- _TASK DESCRIPTION_
A single stretch of the material below is to be transcribed exactly, starting at the line with "hfov_deg: 56.8" and ending after the line with "f_number: 2.9".

- _INPUT DATA_

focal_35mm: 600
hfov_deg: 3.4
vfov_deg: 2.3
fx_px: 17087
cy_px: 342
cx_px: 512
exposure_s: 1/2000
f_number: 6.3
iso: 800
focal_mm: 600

--

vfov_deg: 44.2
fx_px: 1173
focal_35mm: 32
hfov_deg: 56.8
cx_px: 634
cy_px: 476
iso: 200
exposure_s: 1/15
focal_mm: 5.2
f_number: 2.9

- _EXERCISE RESPONSE_
hfov_deg: 56.8
cx_px: 634
cy_px: 476
iso: 200
exposure_s: 1/15
focal_mm: 5.2
f_number: 2.9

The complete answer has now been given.